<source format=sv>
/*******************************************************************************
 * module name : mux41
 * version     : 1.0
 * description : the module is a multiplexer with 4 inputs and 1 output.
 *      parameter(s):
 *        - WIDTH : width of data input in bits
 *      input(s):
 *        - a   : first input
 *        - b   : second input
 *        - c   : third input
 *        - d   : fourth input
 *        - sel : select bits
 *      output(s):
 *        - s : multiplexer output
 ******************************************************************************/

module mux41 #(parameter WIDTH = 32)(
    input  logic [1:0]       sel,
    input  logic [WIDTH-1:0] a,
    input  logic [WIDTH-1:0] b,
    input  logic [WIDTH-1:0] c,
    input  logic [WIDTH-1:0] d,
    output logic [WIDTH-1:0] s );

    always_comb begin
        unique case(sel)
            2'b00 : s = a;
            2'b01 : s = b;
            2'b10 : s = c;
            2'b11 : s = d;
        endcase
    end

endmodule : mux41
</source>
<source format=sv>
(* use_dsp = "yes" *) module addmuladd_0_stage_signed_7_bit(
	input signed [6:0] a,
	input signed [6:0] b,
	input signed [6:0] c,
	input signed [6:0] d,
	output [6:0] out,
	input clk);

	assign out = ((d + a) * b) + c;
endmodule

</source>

┄┄┄┄┄┄┄┄┄┄┄┄┄┄┄┄┄┄┄┄

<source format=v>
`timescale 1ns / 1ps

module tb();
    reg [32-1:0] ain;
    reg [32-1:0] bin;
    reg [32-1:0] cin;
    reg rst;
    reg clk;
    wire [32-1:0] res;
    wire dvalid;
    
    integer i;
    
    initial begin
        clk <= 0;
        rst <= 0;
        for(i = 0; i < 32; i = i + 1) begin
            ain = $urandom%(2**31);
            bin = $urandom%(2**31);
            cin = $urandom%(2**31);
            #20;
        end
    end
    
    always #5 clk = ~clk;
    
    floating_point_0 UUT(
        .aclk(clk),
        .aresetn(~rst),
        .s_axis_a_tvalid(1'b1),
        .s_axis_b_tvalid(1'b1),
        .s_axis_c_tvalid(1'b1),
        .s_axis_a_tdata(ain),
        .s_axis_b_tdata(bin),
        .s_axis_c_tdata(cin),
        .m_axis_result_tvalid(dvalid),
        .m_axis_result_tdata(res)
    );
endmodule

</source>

┄┄┄┄┄┄┄┄┄┄┄┄┄┄┄┄┄┄┄┄

■ **Work to complete**
In which lines of the material above does the string "multiplexer" occur? Copy them all.

■ **Exercise response**
 * description : the module is a multiplexer with 4 inputs and 1 output.
 *        - s : multiplexer output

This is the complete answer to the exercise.